-- Extract to read follows --


  13. Mate I love your content it’s always exciting to watch someone who’s patient with there work im keen to see this cr250 being put back together

  14. Im going to be cleaning an engine soon here. I was messing around with some steel wire cups and they cleaned it up very well, but left a darker finish. You think if i get a bunch of scotch brite wheels for a dremel that will get rid of that finish?

  15. Dude do NOT use a sanding pad to lap your cases. It's going to be uneven. Get a nice thick piece of glass and cover it with some fine Emery cloth. Lap your gasket surface by sliding it over th Emery cloth in a figure 8 motion.

  16. Do you know that after polishing finished, what need to be done to get the aluminum to get back to its original color?

  17. Those cases came out great didn't they. The brass wire while softer to use on aluminum, it does however transfer in to the pours of the aluminum leaving a goldish color. The goldish color is fine if that is the look you're after. I had the same thing happen before. Next use some Blue magic to further polish and help seal the cases.

  18. Love your videos been following you for a long time, you should build yourself a vaporblaster, once you have one you can't live without it ! Saves so much time

  19. Thanks once more. I’m restoring my 426 and just stripped the cases and need to clean them up. Your level of detailing is outstanding! Hope your health is improving.

  20. How do you keep rust off the bare metal? Worst thing in the world when you get the cases and hardware sparkling but it rusts twice as fast? 👍

  21. Nice job cam, love the patience and detail. I love doing all this myself and your vids help me skip the trial and error drama. I'll be picking some stuff up at your store.

-- Extract to read concluded --
-- Data records follows --

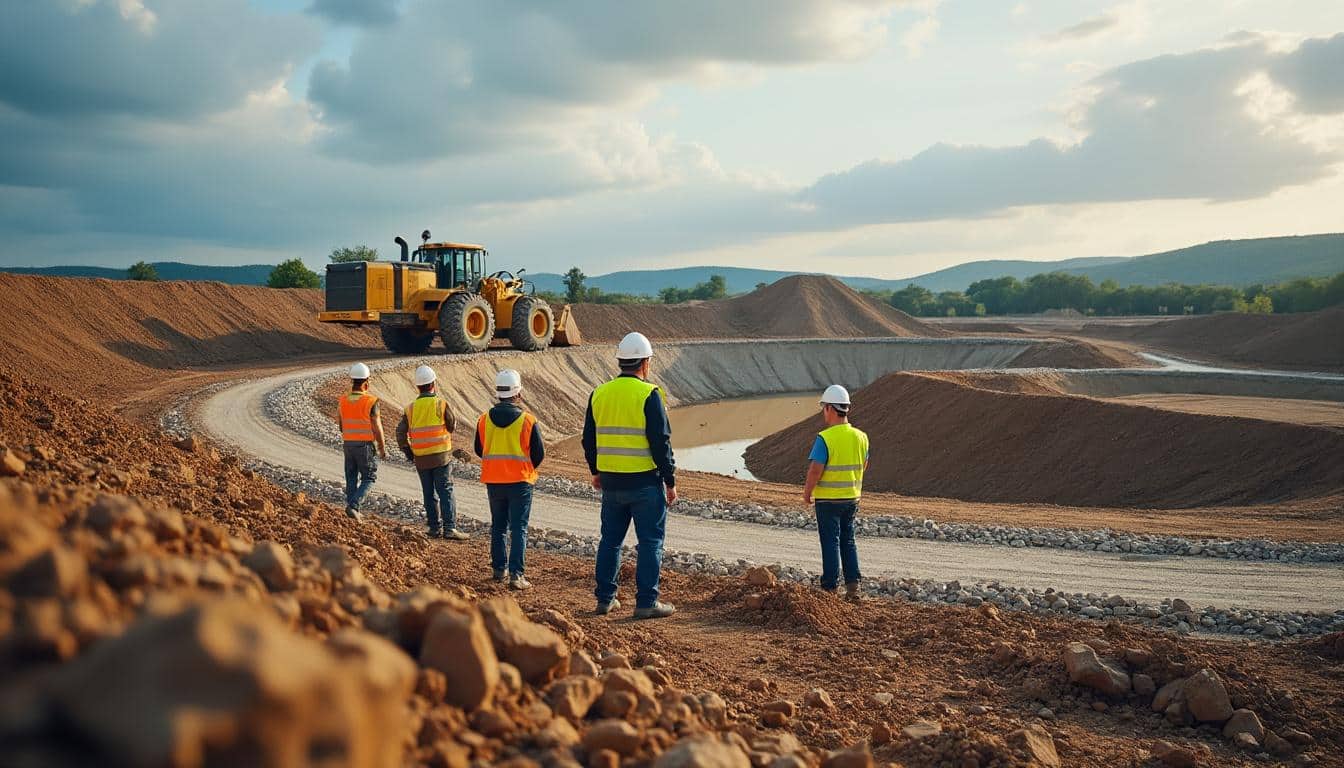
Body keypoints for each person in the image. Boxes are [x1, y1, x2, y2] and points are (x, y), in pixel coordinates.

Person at [582, 331, 677, 619]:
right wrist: (670, 480)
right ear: (645, 363)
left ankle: (605, 599)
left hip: (611, 483)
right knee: (650, 543)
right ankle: (647, 602)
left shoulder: (599, 393)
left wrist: (596, 472)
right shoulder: (649, 394)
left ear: (621, 362)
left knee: (609, 541)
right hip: (645, 483)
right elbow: (661, 442)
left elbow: (589, 440)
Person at [474, 369, 545, 590]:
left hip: (494, 481)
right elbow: (538, 454)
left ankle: (498, 569)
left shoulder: (484, 419)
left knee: (498, 526)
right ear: (518, 393)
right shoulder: (528, 421)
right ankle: (517, 575)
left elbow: (479, 449)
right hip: (520, 482)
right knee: (519, 528)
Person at [802, 384, 869, 599]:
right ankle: (853, 587)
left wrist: (807, 493)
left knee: (830, 541)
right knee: (848, 540)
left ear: (830, 408)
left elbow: (815, 470)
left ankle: (830, 588)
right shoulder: (861, 437)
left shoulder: (825, 438)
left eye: (824, 408)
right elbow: (863, 465)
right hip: (851, 498)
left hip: (828, 501)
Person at [396, 364, 467, 540]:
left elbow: (400, 432)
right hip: (441, 457)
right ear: (433, 383)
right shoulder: (441, 404)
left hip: (420, 458)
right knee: (445, 491)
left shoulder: (410, 409)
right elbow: (451, 425)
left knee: (428, 493)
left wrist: (408, 451)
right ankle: (450, 528)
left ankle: (434, 527)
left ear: (417, 386)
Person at [339, 362, 387, 522]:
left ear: (352, 381)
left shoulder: (343, 400)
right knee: (369, 477)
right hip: (364, 445)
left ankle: (352, 510)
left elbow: (341, 425)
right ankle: (353, 506)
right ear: (367, 382)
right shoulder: (371, 401)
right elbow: (377, 427)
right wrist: (381, 447)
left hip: (348, 444)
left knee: (351, 477)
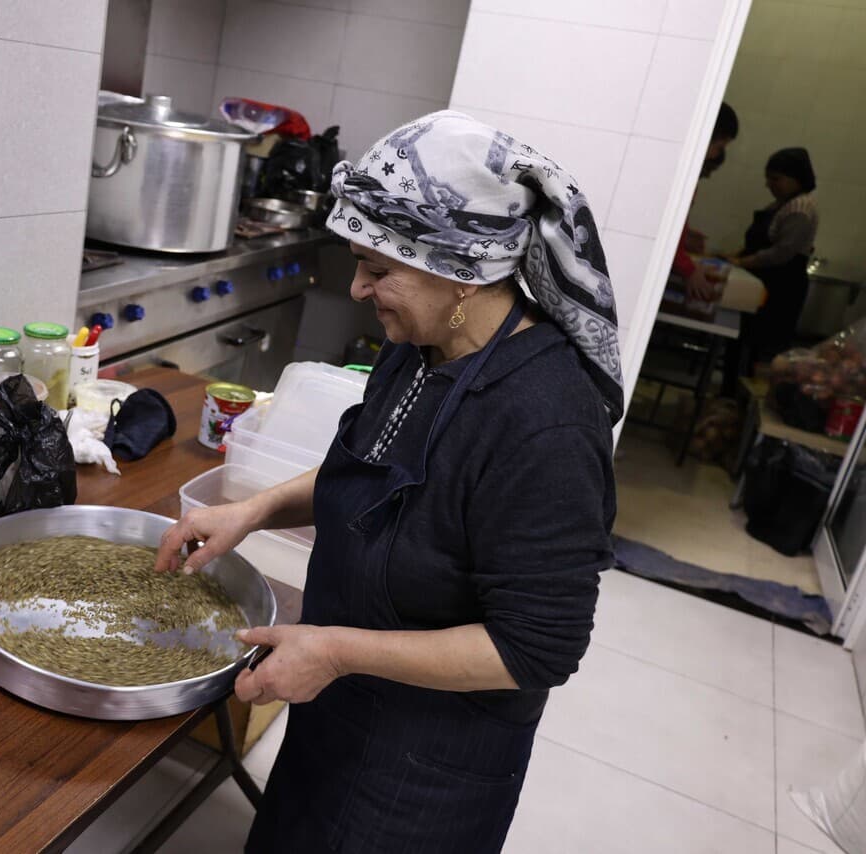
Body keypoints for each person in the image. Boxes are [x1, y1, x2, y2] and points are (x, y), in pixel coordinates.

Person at [156, 111, 620, 853]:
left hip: (429, 764)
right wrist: (254, 510)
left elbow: (538, 649)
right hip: (337, 703)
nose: (359, 287)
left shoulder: (547, 423)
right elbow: (366, 470)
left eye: (379, 269)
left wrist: (337, 651)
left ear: (461, 271)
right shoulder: (420, 345)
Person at [731, 147, 819, 363]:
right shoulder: (783, 204)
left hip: (782, 287)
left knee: (764, 349)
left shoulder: (800, 208)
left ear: (796, 179)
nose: (768, 184)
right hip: (766, 282)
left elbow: (782, 253)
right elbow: (758, 243)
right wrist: (733, 256)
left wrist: (741, 262)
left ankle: (742, 394)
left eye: (775, 179)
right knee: (746, 341)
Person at [675, 102, 739, 301]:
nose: (716, 155)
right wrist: (688, 269)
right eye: (719, 147)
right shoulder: (682, 175)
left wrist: (684, 235)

-- Data records concluded --

→ **Assignment**
Answer these from the comments on cleaning engine cases:
(a) What should be used to cover the thick piece of glass when lapping a gasket surface?
(b) What color does brass wire leave in the aluminum?
(c) What does one commenter suggest building to save time?

→ **Reply**
(a) Fine Emery cloth.
(b) A goldish color.
(c) A vaporblaster.